Why identity is the foundation of security

Once upon a time, companies secured their valuable information by locking file cabinets and installing passwords and firewalls around databases and systems in office-based computers. Maybe they also had video cameras to monitor the premises.

Those days are long gone. Guarding the perimeter is no longer possible because there is no perimeter.

Though some information may still be hosted on in-house servers, much of it has migrated to the cloud. According to a recent Flexera survey, 84% of enterprises have a multi-cloud strategy, with public cloud adoption surpassing private cloud adoption.

Even if your data is stored on-premises, your employees are accessing it from home, or from their smartphones at conferences and the airport. Companies hire not only office-based employees, but contractors as far away as India or the Philippines. Service technicians are called in to manage IT systems that are loaded with data your competitors would love to get their hands on.

With so many people touching so many apps, databases, and systems, the only reliable way to manage security today is through identity.
That’s true not only for your own systems and apps, but for cloud-based services, whose security is managed by the software vendor. With a lack of visibility into cloud app security, you can’t manage the risk—though you can be held responsible if your data gets breached. Your only means of control is through identity management.

What is identity management?

Identity management means making sure that whoever is trying to access your information is authorized to do so at that particular time. Depending on the importance of the information, it may also mean watching them to make sure they do what they’re supposed to do, and nothing more.

Access to information should be defined according to roles. Before an employee or a contractor ever logs in, you should have pre-determined which apps and databases they can access and what they can do once they’re there, i.e., read the information only or have the ability to change or download it.

When someone logs in, before permissions kick in, you need to verify that they are who they say they are. For access to sensitive information, a username and password aren’t enough in today’s environment. You need multifactor authentication, whether you do it through tokens, text messages, software, or biometric scanning.

A user who has logged in through multifactor authentication and whose ability to access data is restricted by your identity and access management system may appear to be secured.

But what if he walks away from his computer and someone else takes over? To control for that, you should require a screen lock whenever someone leaves a device unattended.

End of story? Not at all. All sessions involving high-risk sites and databases should be monitored in real time.

This kind of monitoring is frequently confused with monitoring of the apps and databases themselves. Of course, these systems should have firewalls to keep intruders out and alerts that notify your security center if someone attempts to breach them.

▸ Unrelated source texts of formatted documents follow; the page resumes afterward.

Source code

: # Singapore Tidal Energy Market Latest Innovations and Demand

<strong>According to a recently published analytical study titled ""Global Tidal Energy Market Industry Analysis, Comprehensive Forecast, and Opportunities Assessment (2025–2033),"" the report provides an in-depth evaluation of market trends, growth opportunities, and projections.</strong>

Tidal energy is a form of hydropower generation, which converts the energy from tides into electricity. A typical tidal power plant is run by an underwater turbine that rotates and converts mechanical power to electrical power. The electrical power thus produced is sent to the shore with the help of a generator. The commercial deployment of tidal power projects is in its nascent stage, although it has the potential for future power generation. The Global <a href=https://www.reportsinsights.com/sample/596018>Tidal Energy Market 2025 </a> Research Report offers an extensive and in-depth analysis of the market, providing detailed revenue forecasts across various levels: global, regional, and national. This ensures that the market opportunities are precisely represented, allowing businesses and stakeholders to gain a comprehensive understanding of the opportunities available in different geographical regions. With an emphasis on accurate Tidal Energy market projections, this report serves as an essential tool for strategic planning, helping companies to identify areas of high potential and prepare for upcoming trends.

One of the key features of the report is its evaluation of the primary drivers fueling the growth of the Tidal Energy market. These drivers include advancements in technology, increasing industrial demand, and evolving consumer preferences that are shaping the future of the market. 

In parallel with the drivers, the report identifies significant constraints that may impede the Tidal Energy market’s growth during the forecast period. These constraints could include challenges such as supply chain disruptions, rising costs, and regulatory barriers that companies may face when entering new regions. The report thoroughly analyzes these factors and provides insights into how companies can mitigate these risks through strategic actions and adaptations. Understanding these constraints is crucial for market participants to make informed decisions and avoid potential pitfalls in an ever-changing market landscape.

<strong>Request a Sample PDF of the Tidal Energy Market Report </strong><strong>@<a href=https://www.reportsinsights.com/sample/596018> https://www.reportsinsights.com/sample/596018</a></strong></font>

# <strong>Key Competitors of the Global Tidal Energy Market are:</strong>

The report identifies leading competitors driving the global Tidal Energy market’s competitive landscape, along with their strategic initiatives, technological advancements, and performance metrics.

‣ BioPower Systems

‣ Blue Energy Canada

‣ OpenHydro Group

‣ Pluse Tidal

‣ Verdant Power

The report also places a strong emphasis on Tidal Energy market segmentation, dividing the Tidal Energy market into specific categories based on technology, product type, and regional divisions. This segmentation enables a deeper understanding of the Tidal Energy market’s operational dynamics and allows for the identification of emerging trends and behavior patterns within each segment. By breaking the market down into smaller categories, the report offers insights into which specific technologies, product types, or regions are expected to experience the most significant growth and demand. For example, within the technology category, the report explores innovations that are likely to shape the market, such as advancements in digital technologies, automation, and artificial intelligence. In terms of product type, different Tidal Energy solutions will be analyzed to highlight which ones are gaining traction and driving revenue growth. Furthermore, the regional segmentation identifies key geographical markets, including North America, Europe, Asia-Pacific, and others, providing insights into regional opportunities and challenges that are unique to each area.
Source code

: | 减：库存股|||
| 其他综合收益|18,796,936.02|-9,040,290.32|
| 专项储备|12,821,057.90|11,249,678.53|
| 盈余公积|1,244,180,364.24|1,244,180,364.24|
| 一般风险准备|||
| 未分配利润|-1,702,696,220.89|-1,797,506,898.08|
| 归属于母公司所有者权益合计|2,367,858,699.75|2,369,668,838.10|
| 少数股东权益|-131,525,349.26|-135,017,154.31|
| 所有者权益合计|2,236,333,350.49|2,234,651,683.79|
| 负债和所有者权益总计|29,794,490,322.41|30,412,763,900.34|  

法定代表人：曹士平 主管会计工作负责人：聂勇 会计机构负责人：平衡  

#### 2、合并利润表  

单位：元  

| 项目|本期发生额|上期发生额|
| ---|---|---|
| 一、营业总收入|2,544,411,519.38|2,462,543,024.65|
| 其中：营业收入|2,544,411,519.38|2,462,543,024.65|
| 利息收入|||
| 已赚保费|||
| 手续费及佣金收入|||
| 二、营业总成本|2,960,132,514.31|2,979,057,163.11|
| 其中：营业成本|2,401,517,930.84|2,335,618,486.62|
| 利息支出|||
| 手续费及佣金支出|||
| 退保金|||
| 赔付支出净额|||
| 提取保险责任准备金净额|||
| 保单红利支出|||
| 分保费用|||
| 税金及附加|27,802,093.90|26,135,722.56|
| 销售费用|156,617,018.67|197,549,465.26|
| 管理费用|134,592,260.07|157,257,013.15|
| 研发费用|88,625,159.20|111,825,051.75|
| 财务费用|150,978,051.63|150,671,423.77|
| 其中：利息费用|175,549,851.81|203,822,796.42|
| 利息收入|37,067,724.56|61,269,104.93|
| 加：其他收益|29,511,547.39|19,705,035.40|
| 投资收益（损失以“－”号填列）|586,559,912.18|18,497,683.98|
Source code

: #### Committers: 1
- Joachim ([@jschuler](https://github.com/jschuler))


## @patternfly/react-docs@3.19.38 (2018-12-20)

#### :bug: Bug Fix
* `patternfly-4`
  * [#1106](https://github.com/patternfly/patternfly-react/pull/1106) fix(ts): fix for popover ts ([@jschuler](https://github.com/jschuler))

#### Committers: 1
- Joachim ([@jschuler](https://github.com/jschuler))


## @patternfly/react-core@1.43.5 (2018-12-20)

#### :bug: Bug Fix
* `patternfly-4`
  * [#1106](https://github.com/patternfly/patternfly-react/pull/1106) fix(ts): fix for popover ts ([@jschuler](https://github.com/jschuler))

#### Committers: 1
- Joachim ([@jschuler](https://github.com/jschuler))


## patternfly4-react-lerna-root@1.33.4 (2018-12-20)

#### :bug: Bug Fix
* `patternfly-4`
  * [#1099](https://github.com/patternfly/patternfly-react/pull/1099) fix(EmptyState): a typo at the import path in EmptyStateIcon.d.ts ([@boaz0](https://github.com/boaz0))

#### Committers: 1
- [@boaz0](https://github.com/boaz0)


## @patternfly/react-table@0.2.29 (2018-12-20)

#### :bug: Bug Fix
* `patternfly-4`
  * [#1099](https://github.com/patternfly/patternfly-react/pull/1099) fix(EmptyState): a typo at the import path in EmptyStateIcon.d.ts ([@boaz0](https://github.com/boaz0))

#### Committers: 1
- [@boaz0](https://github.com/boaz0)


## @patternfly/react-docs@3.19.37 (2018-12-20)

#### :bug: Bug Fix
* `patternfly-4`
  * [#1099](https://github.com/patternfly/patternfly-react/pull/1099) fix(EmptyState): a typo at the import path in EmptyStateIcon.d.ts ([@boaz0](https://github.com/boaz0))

But that won’t help you if someone who has been granted access decides to misbehave. Session monitoring means keeping your eyes on the person looking at your data at all times. If that person tries to do something suspicious, such as exfiltrate customer information, your security center will be notified immediately and can cut off access before a theft or a breach occurs.

Things are people, too

So far, we have been talking about managing the identity and access of people. But things can have identity, too.

Your IT department probably has service accounts set up to perform tasks within or between systems. Just like a person, these accounts may have access to sensitive information. They need to be managed and monitored while they’re in use and disabled after they’ve completed their tasks.

At first, it may sound ridiculous to monitor a service account. After all, it’s not a person who wants to steal information and sell it on the internet.

But a hacker who breaks into a service account can do that. In fact, hackers love these accounts because organizations often pay no attention to them—they appear to be machines just doing their jobs.

As the internet of things (IoT) gains traction, it’s more important than ever to manage and monitor service accounts and bots. From factory robots to smart cars and thermostats to refrigerators that order food, sensor-embedded machines are taking over a growing number of functions around the world. By 2020, the IoT market will include 20.8 billion connected things, according to Gartner.

For IT purposes, these “things” need to be treated the same as people. If they handle sensitive information a hacker would want, they need to be managed and monitored with the same vigilance that’s applied to human accounts.

As the world changes, security technology must change, too. The best systems not only provide you with state-of-the-art protection today, but are built with flexibility to adapt to the future.